48 Stunden. Zwei Tage vor dem Treffen mit Kirill Serebrennikow hat sich Ren Hang umgebracht. Aus dem Fenster gestürzt. Mit nur 29 Jahren. Der chinesische Fotograf litt an Depressionen.

In seinen weniger bekannten Gedichten hat er davon erzählt. Auch von großer Einsamkeit, von Sex, Liebe und dem Tod. Ein Samenkorn wolle er sein, kaum geboren, schon wieder unter der Erde - heißt es in einem seiner Verse.

So finster funkelnd - und bald schaurig wahr - solche Zeilen, so heiter hell und voll skurriler Schönheit sind seine Fotos. Darauf zu sehen immer nackte Körper, Gliedmaßen und Geschlechtsteile. Kunstvoll arrangiert, lustvoll zelebriert und humorvoll garniert. Mit viel floralem Beiwerk oder auch Schwänen, Tauben, Tintenfischen.

Serebrennikow würdigt Hang in oppulenten Bildern

Ren Hang hat in seiner Pekinger Wohnung mit viel Blitzlicht und poetischem Blick fotografiert und seine Bilder dann im Internet präsentiert. Kirill Serebrennikow war fasziniert von dieser Kunst wollte mit Ren Hang zusammenarbeiten. Doch dazu kam es nicht mehr. 2017 stürzte sich der Fotograf aus dem Fenster.

Der Abend „Outside“ ist ein Requiem für den bewunderten Künstler-Kollegen. Eine weihevolle, sinnliche, in oppulenten Bildern schwelgende Würdigung Ren Hangs.

Hang wurde wegen seiner lässigen Darstellung nackter Körper mehrfach festgenommen

Immer wieder treten aber auch Serebrennikow und Hang selber auf. Ersterer spiegelt sein eigenes Leben im Moskauer Hausarrest, in dem er das Stück 2017 schrieb, im Dasein des fernen Freundes in dessen bedrohter Existenz in Peking.

Wegen der erotisch verspielten, lässigen Darstellung nackter Körper auf seinen Fotos, die er im Internet veröffentlichte, wurde Hang mehrmals festgenommen.

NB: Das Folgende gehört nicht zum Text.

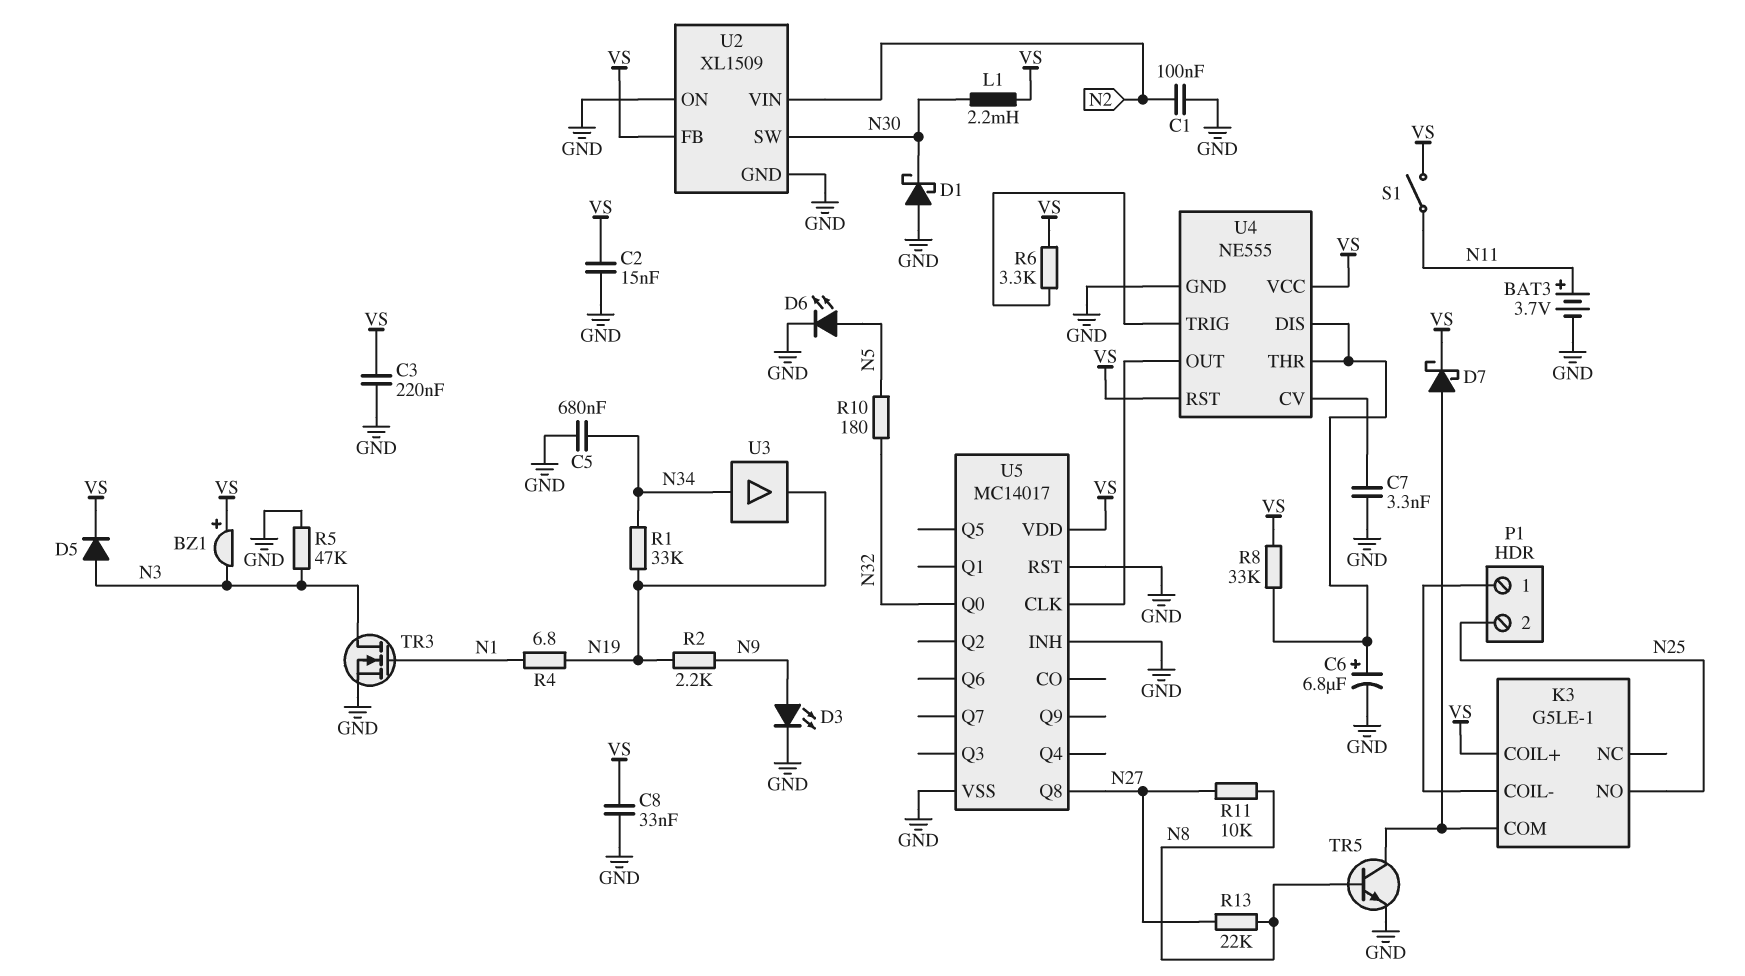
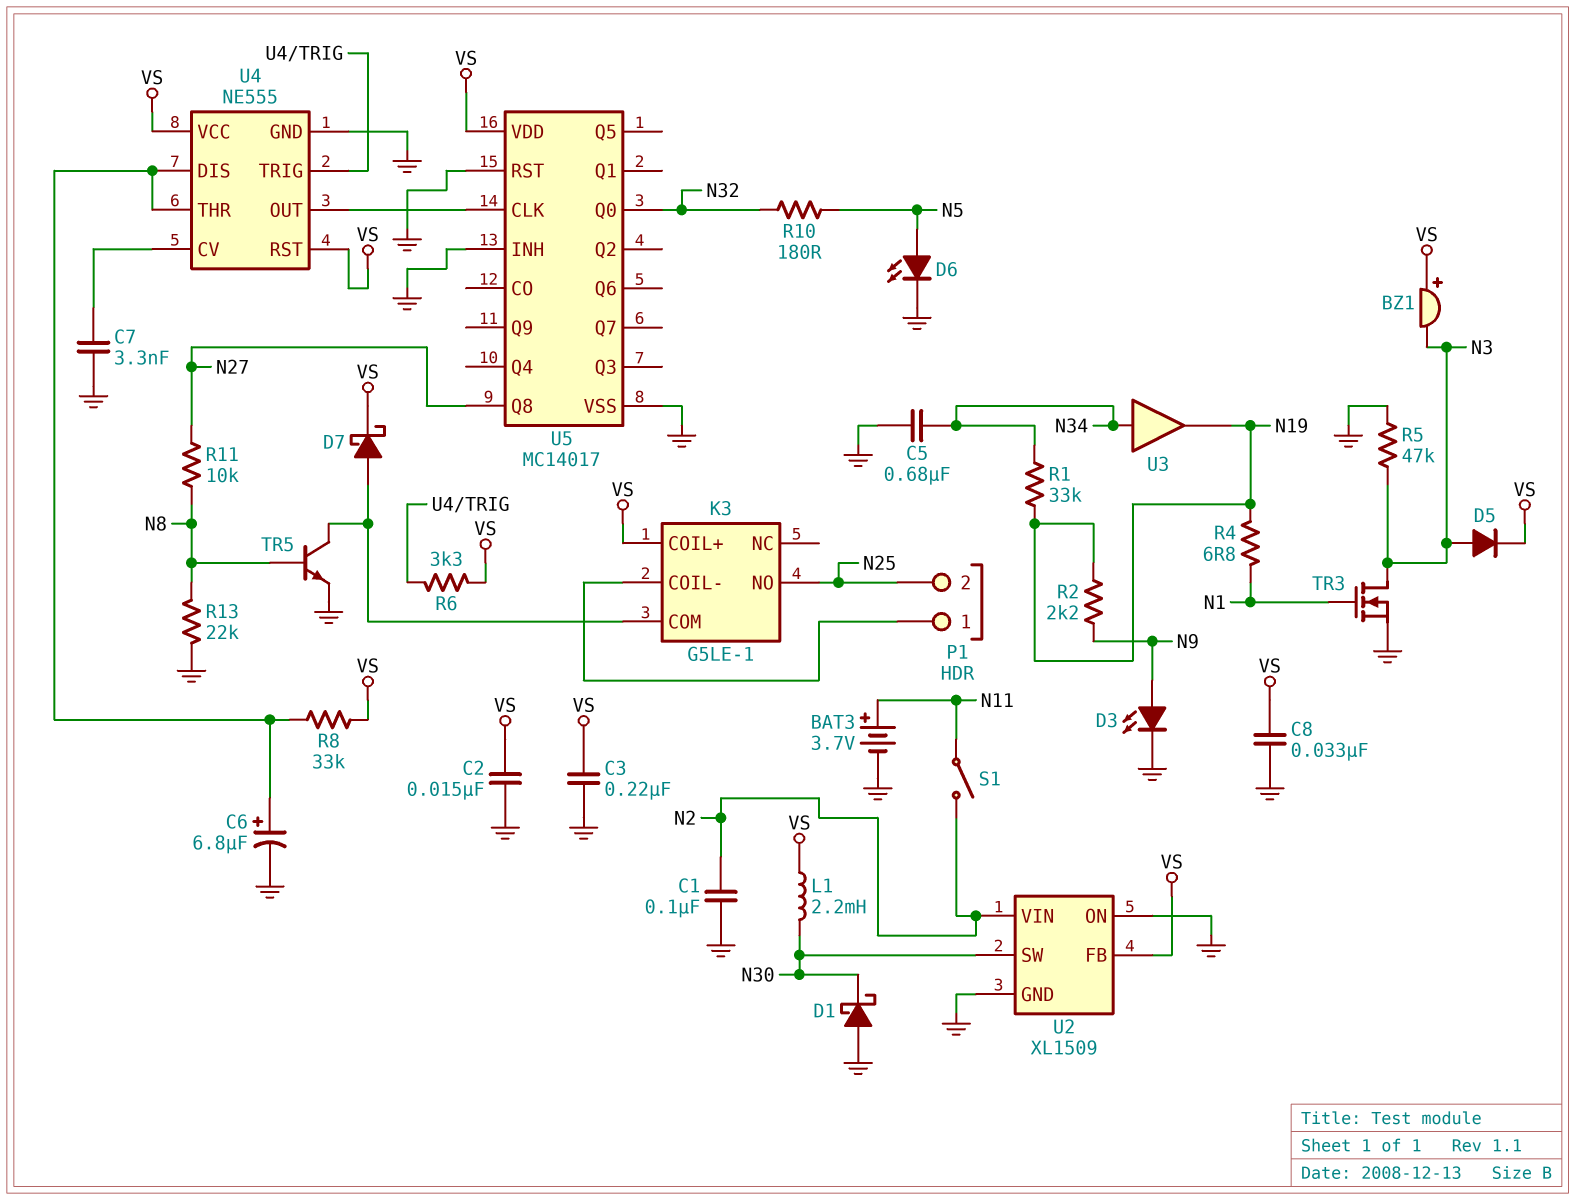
R13: 22k (N8, N27) -> 22k (GND, N8)
S1: switch (N11, VS) -> switch (N2, N11)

Und wie auch Serebrennikow verhört und verhöhnt von der Staatsmacht.

Von ihm zum Kampf gegen das autokratische Regime, zu Widerstand oder gar Weggang aufgerufen weigerte sich Ren Hang aber und erwiderte er fühle sich wohl in China und lebe dort gern mit und in seiner Kunst. Hang berichtet auf der Bühne aber auch, dass seine Mutter nichts wusste von der Künstlerexistenz ihres Sohnes. Ihr erzählte er, jeden Tag in ein Büro arbeiten zu gehen.

Das Berliner Publikum ist begeistert

Begleitet von exzellenten Musiker*innen singen, spielen und tanzen die Darsteller*innen sich durch die fantasievollen, bilderstarken Szenen. Ob in der Wohnung des Fotografen, dem Darkroom einer Technodisko, in einem Wald oder auf einem Rummelplatz.

In Windeseile bauen die Schauspieler selbst die immer neuen Kulissen auf. Erzählen darin von Leben und Schaffen zweier seelenverwandter Künstler. Streifen ihre Themen: Sexualität, Selbstbehauptung, unbeugsamer Freiheitswille. Treffen ihren Humor, ihre Phantasie und Poesie auf den Punkt. Was für ein Ensemble! Gefeiert vom Berliner Publikum.